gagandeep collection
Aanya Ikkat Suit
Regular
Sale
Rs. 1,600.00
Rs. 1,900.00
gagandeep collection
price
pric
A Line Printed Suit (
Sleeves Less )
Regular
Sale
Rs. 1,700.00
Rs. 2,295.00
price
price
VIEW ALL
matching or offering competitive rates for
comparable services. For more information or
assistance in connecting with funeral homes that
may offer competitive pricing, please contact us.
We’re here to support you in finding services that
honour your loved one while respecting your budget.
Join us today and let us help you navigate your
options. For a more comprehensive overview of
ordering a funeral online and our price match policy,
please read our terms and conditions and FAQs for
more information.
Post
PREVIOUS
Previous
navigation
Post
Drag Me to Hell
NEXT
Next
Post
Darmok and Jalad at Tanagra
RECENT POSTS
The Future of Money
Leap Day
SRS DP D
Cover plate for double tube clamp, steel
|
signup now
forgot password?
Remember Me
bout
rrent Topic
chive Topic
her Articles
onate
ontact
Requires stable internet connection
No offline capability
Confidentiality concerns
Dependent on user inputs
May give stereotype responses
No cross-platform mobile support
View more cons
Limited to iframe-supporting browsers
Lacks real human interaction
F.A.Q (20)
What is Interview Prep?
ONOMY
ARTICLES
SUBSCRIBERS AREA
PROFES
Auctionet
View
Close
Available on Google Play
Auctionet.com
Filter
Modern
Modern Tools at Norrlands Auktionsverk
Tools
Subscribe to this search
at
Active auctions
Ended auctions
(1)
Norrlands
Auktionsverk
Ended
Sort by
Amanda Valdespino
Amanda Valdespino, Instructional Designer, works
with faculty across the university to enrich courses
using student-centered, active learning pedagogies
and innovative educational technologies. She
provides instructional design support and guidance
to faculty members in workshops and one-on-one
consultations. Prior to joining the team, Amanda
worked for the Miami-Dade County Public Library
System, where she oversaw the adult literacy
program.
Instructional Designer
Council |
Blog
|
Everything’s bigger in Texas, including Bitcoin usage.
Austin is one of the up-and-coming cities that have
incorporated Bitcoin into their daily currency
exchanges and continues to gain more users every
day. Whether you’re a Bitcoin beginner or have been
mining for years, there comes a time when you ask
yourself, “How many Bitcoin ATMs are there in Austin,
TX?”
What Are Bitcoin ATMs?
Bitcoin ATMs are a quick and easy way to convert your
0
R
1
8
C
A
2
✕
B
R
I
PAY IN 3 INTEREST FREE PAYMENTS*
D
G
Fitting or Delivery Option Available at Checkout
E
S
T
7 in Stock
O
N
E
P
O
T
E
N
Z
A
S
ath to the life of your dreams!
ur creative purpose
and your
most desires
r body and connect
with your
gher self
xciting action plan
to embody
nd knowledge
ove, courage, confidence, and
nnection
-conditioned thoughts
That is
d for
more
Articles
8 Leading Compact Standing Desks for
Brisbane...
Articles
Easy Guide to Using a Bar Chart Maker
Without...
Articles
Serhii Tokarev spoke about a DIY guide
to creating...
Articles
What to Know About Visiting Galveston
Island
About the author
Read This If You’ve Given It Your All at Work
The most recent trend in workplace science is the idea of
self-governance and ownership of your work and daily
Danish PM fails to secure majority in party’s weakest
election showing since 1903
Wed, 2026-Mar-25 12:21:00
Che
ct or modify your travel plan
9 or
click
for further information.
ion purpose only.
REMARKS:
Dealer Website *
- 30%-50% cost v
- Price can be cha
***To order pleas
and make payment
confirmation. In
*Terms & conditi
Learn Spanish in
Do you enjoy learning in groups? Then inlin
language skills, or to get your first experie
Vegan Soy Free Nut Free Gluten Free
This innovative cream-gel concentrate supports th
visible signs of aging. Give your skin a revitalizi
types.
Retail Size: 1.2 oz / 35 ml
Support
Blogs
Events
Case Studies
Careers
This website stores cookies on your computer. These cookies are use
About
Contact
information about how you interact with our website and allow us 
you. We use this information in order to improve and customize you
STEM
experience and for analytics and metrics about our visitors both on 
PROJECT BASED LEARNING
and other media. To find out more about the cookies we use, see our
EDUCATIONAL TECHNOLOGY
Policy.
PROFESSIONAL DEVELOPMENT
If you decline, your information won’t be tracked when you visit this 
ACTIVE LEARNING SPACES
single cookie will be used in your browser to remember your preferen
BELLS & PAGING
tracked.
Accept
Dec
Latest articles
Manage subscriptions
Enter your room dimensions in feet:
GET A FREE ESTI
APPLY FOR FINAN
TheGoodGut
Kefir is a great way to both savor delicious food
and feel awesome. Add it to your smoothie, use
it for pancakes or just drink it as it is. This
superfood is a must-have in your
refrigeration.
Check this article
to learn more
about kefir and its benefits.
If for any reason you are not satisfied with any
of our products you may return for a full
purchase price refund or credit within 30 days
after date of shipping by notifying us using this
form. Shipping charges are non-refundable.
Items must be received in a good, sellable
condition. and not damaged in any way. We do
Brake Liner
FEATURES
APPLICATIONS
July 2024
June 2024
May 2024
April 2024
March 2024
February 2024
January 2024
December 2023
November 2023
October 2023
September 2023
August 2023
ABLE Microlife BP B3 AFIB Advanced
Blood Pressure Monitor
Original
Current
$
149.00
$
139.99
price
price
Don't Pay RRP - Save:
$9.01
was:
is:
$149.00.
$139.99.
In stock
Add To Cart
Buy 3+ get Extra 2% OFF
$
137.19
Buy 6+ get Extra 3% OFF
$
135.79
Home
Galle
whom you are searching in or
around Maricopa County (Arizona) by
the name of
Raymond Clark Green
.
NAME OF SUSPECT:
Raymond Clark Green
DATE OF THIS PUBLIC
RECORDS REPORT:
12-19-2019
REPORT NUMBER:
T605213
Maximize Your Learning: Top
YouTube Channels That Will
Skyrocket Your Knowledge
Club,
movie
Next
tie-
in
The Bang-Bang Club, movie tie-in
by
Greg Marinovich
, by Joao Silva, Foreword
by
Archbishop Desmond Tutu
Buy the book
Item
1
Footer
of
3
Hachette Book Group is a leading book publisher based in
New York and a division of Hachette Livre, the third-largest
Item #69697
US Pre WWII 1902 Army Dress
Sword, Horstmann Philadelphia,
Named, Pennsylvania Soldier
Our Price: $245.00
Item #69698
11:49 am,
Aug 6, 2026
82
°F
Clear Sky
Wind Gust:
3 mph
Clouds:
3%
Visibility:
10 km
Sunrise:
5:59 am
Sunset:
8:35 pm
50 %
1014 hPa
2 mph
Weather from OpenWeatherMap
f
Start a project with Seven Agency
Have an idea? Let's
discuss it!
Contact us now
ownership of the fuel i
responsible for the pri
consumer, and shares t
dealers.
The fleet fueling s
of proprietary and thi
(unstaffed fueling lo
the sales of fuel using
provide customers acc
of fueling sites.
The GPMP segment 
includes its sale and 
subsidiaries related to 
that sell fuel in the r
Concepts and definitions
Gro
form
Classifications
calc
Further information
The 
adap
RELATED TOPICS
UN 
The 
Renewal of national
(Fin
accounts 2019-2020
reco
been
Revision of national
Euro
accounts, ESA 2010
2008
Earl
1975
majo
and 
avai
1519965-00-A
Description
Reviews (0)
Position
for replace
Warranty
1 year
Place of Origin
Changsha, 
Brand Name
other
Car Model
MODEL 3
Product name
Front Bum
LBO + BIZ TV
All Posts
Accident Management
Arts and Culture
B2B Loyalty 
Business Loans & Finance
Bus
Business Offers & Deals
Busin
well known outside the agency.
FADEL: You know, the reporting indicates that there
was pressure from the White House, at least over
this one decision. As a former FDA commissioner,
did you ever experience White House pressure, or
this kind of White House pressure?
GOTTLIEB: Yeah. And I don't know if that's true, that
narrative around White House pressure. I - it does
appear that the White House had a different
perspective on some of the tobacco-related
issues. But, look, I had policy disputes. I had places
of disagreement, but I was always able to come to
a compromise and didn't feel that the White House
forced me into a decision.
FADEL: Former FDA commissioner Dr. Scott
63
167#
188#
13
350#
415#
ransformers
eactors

===============

◆ Requirement
Starting at the line that contains "forced me into a decision.", write out every line to the end of the entries, exactly as given.

◆ The completed task
forced me into a decision.
FADEL: Former FDA commissioner Dr. Scott
63
167#
188#
13
350#
415#
ransformers
eactors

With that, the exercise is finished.